Exercise description >>
Every entry needs to be reproduced exactly.

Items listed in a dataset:
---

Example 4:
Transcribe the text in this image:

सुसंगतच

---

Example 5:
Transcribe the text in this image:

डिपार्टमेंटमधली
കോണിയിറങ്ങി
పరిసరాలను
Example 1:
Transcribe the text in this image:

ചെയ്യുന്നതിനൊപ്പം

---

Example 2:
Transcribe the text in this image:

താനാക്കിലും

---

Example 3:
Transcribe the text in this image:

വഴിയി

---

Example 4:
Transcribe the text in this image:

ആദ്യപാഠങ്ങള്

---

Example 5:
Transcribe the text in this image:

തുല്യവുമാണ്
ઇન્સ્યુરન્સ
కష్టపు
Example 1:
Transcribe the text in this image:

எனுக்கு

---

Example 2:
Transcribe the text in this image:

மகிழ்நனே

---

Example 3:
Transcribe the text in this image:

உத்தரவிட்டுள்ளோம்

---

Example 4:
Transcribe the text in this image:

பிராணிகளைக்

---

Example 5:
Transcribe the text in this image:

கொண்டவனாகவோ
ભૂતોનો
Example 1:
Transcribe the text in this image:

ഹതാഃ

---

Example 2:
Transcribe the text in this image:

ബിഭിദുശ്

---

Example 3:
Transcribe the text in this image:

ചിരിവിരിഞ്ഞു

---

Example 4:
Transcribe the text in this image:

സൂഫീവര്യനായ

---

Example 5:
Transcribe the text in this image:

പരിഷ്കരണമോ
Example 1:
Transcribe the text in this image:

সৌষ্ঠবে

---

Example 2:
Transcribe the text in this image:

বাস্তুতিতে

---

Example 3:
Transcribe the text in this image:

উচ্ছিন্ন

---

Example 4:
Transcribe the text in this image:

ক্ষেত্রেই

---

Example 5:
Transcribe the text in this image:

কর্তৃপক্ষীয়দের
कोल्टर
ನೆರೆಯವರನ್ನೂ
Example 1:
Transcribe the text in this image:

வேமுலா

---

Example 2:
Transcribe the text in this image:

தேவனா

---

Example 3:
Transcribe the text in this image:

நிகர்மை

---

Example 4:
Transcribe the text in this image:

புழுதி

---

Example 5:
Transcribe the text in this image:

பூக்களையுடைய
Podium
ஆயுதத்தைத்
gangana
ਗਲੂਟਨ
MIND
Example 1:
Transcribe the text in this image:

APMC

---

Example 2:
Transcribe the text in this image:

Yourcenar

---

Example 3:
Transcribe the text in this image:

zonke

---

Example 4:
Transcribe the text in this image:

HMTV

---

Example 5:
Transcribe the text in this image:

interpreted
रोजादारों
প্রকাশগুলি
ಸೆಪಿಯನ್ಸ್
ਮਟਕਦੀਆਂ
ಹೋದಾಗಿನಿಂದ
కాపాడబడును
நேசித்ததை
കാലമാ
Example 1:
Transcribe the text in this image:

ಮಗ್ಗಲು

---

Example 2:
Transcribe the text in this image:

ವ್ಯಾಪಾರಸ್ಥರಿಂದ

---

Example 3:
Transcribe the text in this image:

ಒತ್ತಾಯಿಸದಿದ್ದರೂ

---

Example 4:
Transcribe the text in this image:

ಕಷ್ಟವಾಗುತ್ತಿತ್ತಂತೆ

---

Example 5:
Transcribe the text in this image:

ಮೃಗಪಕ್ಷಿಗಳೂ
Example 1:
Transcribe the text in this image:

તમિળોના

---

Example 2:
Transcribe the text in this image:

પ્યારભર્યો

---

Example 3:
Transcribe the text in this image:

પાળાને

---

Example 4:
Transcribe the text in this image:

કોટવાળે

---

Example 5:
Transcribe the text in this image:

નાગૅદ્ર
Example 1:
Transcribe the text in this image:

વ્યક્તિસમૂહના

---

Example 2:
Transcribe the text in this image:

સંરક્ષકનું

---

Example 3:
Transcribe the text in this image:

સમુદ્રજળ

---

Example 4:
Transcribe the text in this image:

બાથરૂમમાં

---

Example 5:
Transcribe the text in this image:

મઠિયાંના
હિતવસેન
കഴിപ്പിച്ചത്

Finished task >>
---

Example 4:
Transcribe the text in this image:

सुसंगतच

---

Example 5:
Transcribe the text in this image:

डिपार्टमेंटमधली
കോണിയിറങ്ങി
పరిసరాలను
Example 1:
Transcribe the text in this image:

ചെയ്യുന്നതിനൊപ്പം

---

Example 2:
Transcribe the text in this image:

താനാക്കിലും

---

Example 3:
Transcribe the text in this image:

വഴിയി

---

Example 4:
Transcribe the text in this image:

ആദ്യപാഠങ്ങള്

---

Example 5:
Transcribe the text in this image:

തുല്യവുമാണ്
ઇન્સ્યુરન્સ
కష్టపు
Example 1:
Transcribe the text in this image:

எனுக்கு

---

Example 2:
Transcribe the text in this image:

மகிழ்நனே

---

Example 3:
Transcribe the text in this image:

உத்தரவிட்டுள்ளோம்

---

Example 4:
Transcribe the text in this image:

பிராணிகளைக்

---

Example 5:
Transcribe the text in this image:

கொண்டவனாகவோ
ભૂતોનો
Example 1:
Transcribe the text in this image:

ഹതാഃ

---

Example 2:
Transcribe the text in this image:

ബിഭിദുശ്

---

Example 3:
Transcribe the text in this image:

ചിരിവിരിഞ്ഞു

---

Example 4:
Transcribe the text in this image:

സൂഫീവര്യനായ

---

Example 5:
Transcribe the text in this image:

പരിഷ്കരണമോ
Example 1:
Transcribe the text in this image:

সৌষ্ঠবে

---

Example 2:
Transcribe the text in this image:

বাস্তুতিতে

---

Example 3:
Transcribe the text in this image:

উচ্ছিন্ন

---

Example 4:
Transcribe the text in this image:

ক্ষেত্রেই

---

Example 5:
Transcribe the text in this image:

কর্তৃপক্ষীয়দের
कोल्टर
ನೆರೆಯವರನ್ನೂ
Example 1:
Transcribe the text in this image:

வேமுலா

---

Example 2:
Transcribe the text in this image:

தேவனா

---

Example 3:
Transcribe the text in this image:

நிகர்மை

---

Example 4:
Transcribe the text in this image:

புழுதி

---

Example 5:
Transcribe the text in this image:

பூக்களையுடைய
Podium
ஆயுதத்தைத்
gangana
ਗਲੂਟਨ
MIND
Example 1:
Transcribe the text in this image:

APMC

---

Example 2:
Transcribe the text in this image:

Yourcenar

---

Example 3:
Transcribe the text in this image:

zonke

---

Example 4:
Transcribe the text in this image:

HMTV

---

Example 5:
Transcribe the text in this image:

interpreted
रोजादारों
প্রকাশগুলি
ಸೆಪಿಯನ್ಸ್
ਮਟਕਦੀਆਂ
ಹೋದಾಗಿನಿಂದ
కాపాడబడును
நேசித்ததை
കാലമാ
Example 1:
Transcribe the text in this image:

ಮಗ್ಗಲು

---

Example 2:
Transcribe the text in this image:

ವ್ಯಾಪಾರಸ್ಥರಿಂದ

---

Example 3:
Transcribe the text in this image:

ಒತ್ತಾಯಿಸದಿದ್ದರೂ

---

Example 4:
Transcribe the text in this image:

ಕಷ್ಟವಾಗುತ್ತಿತ್ತಂತೆ

---

Example 5:
Transcribe the text in this image:

ಮೃಗಪಕ್ಷಿಗಳೂ
Example 1:
Transcribe the text in this image:

તમિળોના

---

Example 2:
Transcribe the text in this image:

પ્યારભર્યો

---

Example 3:
Transcribe the text in this image:

પાળાને

---

Example 4:
Transcribe the text in this image:

કોટવાળે

---

Example 5:
Transcribe the text in this image:

નાગૅદ્ર
Example 1:
Transcribe the text in this image:

વ્યક્તિસમૂહના

---

Example 2:
Transcribe the text in this image:

સંરક્ષકનું

---

Example 3:
Transcribe the text in this image:

સમુદ્રજળ

---

Example 4:
Transcribe the text in this image:

બાથરૂમમાં

---

Example 5:
Transcribe the text in this image:

મઠિયાંના
હિતવસેન
കഴിപ്പിച്ചത്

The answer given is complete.